The whole notion of using horizontal computing with scaled processing to uncover data and uncover insights is a model that really got kicked off a few years ago. But the idea of analytics and business intelligence is nothing new.

The big difference now is that it’s no longer just the development group that uses the product and has the budget. Now business analysts, data scientists, solutions engineers, all of them want access to tools like Qubole versus just the engineering org wanting them.

That's where Big Data gets interesting. It’s no longer just in the confines of the engineering org. It’s extended its tentacles outside of that into a lot of different disciplines that work with engineering. That’s really important because that will lead to increased budgets and more C-level visibility.

With Qubole, what really got our attention is that if you want to run production analytics and you really have intense heavy workloads, you are likely to be storing that data on one of the public clouds — Amazon Web Services, Google or Azure.

Qubole basically integrates with all of those and it’s a plug and play solution. You don’t have to rip anything out. You can run all your analytics and if you run Hive, if you Spark, if you run Presto — even in certain instances some of the new languages coming out — you can run all that on Qubole. It doesn’t matter what public clouds you are running. It doesn’t even matter what proxy language you are running. It’s the Switzerland of platforms, encompassing all those. The hard work they did is in doing all the plumbing to enable seamless integrations of all those different languages.

They have a really nice front-end, too. If you are a business analyst and you aren’t trained on how to use Hive, Spark or Presto Qubole lets you run queries and get the answers and insights you want. It combines a visualization layer with an analytics layer and looks a lot like high-end business intelligence tools. That's what they cornered and that's what got our attention.

Are there any other companies you are involved with in Big Data that are doing interesting things?
One of our investments that's pretty interesting is Ayasdi. They take the most complex data sets and apply machine learning to those.They take the datasets and visualize them and run computational analytics on them. Suddenly you can figure out what the data says. You can use a shape-driven model to basically find insights that would be hard to recognize in a linear math model.

The National Institutes of Health, for example, is using it to run really advanced analytics on clinical breast cancer trials. Airline manufacturers are running this to figure out depreciation schedules of engines. Ayasdi is helping solve really big problems for Fortune 100 companies by using Big Data.

It was actually founded by a professor who was the pioneer of topography at Stanford, Gunnar Carlson, and two of his students. It is a situation where the math and computer science kind of came together. The founder said, the computer science guys usually get all the credit and now the math guys actually look cool, too. So, that's another one in the Big Data space that we’ve backed.

Are there any other trends going on right now in venture or in tech that you think are very interesting that you are watching very closely, that you might something to say about?
I think that what I’ve invested in and what I am probably most excited about is security. When you look at the last 10 to 15 years of security, you would hard pressed to find a lot of exits over a $1 billion. The typical path for liquidity was an acquisition by Symantec or McAfee or Trend Micro and those are typically under $500 million. So I think there was a lot of carnage in the security space historically and which led to a lot of people maybe looking away from it.

Data provided
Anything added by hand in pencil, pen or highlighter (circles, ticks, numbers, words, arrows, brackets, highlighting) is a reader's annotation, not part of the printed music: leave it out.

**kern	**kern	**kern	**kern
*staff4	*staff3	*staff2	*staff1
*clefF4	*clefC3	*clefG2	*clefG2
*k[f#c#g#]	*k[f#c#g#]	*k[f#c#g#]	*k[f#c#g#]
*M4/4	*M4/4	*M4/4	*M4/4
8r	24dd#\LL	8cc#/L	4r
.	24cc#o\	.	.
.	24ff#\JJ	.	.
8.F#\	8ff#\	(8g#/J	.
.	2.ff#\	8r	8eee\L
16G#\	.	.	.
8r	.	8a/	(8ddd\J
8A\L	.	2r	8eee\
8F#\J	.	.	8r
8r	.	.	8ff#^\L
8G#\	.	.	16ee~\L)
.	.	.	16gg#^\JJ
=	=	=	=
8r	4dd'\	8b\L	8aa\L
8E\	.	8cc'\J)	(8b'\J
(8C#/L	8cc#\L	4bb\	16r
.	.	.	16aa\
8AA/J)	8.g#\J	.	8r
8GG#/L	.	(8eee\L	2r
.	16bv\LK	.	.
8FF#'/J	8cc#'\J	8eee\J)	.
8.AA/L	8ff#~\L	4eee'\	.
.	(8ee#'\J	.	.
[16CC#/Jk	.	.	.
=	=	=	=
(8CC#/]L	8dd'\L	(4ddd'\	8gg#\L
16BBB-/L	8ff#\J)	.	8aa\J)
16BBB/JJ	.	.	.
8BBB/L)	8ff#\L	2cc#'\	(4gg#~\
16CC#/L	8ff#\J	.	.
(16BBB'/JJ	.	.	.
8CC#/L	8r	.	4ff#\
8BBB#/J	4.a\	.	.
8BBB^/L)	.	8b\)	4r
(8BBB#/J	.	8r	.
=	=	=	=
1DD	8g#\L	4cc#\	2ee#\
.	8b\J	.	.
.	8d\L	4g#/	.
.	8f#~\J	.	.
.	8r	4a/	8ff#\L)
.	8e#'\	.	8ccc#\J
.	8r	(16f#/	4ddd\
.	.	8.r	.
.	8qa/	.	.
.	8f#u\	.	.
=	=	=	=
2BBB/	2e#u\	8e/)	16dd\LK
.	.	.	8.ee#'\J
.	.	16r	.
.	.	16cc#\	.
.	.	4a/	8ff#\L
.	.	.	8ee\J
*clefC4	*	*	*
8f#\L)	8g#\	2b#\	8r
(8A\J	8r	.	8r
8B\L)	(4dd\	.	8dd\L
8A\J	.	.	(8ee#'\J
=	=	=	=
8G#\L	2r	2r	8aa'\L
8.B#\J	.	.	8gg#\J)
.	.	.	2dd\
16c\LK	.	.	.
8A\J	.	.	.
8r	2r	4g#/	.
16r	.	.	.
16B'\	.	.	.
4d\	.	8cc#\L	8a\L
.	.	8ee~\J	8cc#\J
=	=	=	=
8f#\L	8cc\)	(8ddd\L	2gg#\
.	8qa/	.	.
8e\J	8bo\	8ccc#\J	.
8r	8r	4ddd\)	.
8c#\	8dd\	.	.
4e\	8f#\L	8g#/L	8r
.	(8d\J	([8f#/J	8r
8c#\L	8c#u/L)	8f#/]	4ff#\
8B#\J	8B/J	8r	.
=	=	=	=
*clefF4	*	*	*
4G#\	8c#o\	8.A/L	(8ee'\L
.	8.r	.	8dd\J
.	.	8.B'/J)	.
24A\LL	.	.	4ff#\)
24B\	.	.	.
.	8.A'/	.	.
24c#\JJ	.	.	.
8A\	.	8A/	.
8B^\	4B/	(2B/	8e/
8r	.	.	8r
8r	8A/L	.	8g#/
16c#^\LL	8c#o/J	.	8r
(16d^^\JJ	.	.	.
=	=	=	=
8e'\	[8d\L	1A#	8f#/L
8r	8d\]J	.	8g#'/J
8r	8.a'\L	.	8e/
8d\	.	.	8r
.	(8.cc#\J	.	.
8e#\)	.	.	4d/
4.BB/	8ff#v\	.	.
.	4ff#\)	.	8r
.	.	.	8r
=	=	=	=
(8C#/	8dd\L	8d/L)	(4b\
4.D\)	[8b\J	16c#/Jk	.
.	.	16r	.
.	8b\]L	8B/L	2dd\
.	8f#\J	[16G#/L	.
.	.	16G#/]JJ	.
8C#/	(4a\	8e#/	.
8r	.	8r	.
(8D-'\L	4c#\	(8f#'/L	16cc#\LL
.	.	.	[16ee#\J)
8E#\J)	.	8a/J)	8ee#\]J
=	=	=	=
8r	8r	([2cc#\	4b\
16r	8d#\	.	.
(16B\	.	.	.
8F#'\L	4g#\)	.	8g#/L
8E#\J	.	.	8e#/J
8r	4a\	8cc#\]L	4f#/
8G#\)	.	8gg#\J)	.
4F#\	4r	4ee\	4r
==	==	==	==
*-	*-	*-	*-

Required actions
#1 For the interview excerpt on Big Data, state whether each statement agrees with the text. Answer yes or no, and quote the words from the text that decide it.
(a) Adopting Qubole requires replacing existing systems.
(b) The National Institutes of Health uses Ayasdi for analytics on clinical breast cancer trials.
(c) Security companies acquired by Symantec, McAfee or Trend Micro typically sold for more than $1 billion.
#2 According to the interview excerpt on Big Data, which public clouds are named as likely places to store data for intense production analytics workloads?
#3 Retype the passage of the interview excerpt on Big Data between "They have a" and "doing interesting things?", inclusive.
The records are separate material and stand apart from the text.

Expected responses
#1
(a) No: "You don’t have to rip anything out."
(b) Yes: "The National Institutes of Health, for example, is using it to run really advanced analytics on clinical breast cancer trials."
(c) No: "those are typically under $500 million."

#2 Amazon Web Services, Google and Azure.

#3
They have a really nice front-end, too. If you are a business analyst and you aren’t trained on how to use Hive, Spark or Presto Qubole lets you run queries and get the answers and insights you want. It combines a visualization layer with an analytics layer and looks a lot like high-end business intelligence tools. That's what they cornered and that's what got our attention.

Are there any other companies you are involved with in Big Data that are doing interesting things?